### TASK STATEMENT:
Output exactly the lines below, starting with the line that has "analysis of liver" and going on through the line that has "stained with a", both included, and no other lines.

### STORED DATA:
# # #
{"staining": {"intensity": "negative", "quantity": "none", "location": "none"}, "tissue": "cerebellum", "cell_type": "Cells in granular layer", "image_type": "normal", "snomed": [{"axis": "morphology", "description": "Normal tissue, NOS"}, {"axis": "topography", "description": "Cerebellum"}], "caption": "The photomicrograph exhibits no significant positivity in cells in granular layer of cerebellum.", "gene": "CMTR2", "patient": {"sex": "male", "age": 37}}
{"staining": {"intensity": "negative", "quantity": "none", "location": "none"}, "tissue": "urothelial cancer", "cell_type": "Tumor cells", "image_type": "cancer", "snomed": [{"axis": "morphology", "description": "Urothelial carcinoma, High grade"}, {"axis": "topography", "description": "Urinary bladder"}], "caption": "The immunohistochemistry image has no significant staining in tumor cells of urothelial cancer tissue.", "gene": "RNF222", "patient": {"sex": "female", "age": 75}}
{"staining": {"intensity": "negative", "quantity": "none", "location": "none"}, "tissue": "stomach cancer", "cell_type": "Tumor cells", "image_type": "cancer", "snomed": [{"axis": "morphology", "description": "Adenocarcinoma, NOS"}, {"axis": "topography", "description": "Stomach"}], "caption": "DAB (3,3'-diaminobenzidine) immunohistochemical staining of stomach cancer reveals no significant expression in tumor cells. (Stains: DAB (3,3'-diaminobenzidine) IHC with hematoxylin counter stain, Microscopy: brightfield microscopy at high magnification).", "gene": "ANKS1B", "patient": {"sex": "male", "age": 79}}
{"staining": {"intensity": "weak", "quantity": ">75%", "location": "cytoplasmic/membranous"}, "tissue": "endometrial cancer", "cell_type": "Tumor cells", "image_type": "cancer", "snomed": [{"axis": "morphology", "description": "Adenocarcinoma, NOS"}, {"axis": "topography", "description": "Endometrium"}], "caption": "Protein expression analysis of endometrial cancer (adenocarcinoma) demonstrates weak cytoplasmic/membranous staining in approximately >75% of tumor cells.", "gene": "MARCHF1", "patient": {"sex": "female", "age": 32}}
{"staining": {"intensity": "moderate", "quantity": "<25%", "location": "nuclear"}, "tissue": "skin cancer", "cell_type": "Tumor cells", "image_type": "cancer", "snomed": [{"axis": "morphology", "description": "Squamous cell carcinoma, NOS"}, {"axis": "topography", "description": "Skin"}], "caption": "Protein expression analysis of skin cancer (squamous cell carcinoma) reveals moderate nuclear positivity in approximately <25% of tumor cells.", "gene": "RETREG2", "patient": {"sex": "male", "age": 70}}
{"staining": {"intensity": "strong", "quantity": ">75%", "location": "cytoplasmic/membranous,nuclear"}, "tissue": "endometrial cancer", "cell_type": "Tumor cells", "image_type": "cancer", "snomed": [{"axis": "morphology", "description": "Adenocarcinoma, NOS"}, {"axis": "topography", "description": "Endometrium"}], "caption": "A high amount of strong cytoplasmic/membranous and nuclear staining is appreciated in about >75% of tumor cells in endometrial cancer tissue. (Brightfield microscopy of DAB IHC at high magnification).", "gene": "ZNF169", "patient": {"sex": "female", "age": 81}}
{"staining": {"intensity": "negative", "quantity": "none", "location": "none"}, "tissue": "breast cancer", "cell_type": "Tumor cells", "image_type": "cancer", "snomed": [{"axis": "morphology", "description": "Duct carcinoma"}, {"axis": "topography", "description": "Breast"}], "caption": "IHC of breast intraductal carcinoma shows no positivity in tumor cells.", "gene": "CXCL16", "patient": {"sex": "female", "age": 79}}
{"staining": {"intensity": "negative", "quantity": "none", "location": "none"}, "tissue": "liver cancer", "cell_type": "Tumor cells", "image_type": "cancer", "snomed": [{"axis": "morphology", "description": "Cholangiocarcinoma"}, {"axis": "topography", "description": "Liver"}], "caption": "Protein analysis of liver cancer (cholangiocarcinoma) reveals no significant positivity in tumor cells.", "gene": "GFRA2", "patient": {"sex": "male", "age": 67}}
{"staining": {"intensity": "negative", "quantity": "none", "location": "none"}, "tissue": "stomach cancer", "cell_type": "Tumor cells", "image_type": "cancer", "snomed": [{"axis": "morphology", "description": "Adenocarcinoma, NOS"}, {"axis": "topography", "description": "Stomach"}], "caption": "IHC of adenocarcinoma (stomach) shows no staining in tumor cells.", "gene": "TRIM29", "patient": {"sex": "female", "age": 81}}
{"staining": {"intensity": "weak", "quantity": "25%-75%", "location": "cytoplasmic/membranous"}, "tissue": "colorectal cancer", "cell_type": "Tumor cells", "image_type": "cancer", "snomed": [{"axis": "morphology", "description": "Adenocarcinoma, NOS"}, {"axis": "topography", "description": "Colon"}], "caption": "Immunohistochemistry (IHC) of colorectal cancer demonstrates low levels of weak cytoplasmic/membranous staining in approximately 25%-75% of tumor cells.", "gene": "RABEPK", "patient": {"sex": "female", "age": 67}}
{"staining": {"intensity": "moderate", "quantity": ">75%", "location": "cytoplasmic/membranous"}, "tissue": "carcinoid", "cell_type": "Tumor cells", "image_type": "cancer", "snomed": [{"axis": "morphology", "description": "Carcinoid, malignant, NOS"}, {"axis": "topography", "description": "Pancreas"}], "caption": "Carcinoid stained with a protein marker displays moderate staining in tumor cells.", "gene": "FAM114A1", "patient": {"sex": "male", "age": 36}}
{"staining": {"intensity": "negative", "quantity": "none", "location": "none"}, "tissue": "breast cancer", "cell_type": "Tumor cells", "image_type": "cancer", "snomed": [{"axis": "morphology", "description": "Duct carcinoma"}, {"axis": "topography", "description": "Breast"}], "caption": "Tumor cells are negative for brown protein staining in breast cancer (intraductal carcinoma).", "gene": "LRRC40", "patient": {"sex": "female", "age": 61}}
# # #
### OUTPUT FOR THIS TASK:
{"staining": {"intensity": "negative", "quantity": "none", "location": "none"}, "tissue": "liver cancer", "cell_type": "Tumor cells", "image_type": "cancer", "snomed": [{"axis": "morphology", "description": "Cholangiocarcinoma"}, {"axis": "topography", "description": "Liver"}], "caption": "Protein analysis of liver cancer (cholangiocarcinoma) reveals no significant positivity in tumor cells.", "gene": "GFRA2", "patient": {"sex": "male", "age": 67}}
{"staining": {"intensity": "negative", "quantity": "none", "location": "none"}, "tissue": "stomach cancer", "cell_type": "Tumor cells", "image_type": "cancer", "snomed": [{"axis": "morphology", "description": "Adenocarcinoma, NOS"}, {"axis": "topography", "description": "Stomach"}], "caption": "IHC of adenocarcinoma (stomach) shows no staining in tumor cells.", "gene": "TRIM29", "patient": {"sex": "female", "age": 81}}
{"staining": {"intensity": "weak", "quantity": "25%-75%", "location": "cytoplasmic/membranous"}, "tissue": "colorectal cancer", "cell_type": "Tumor cells", "image_type": "cancer", "snomed": [{"axis": "morphology", "description": "Adenocarcinoma, NOS"}, {"axis": "topography", "description": "Colon"}], "caption": "Immunohistochemistry (IHC) of colorectal cancer demonstrates low levels of weak cytoplasmic/membranous staining in approximately 25%-75% of tumor cells.", "gene": "RABEPK", "patient": {"sex": "female", "age": 67}}
{"staining": {"intensity": "moderate", "quantity": ">75%", "location": "cytoplasmic/membranous"}, "tissue": "carcinoid", "cell_type": "Tumor cells", "image_type": "cancer", "snomed": [{"axis": "morphology", "description": "Carcinoid, malignant, NOS"}, {"axis": "topography", "description": "Pancreas"}], "caption": "Carcinoid stained with a protein marker displays moderate staining in tumor cells.", "gene": "FAM114A1", "patient": {"sex": "male", "age": 36}}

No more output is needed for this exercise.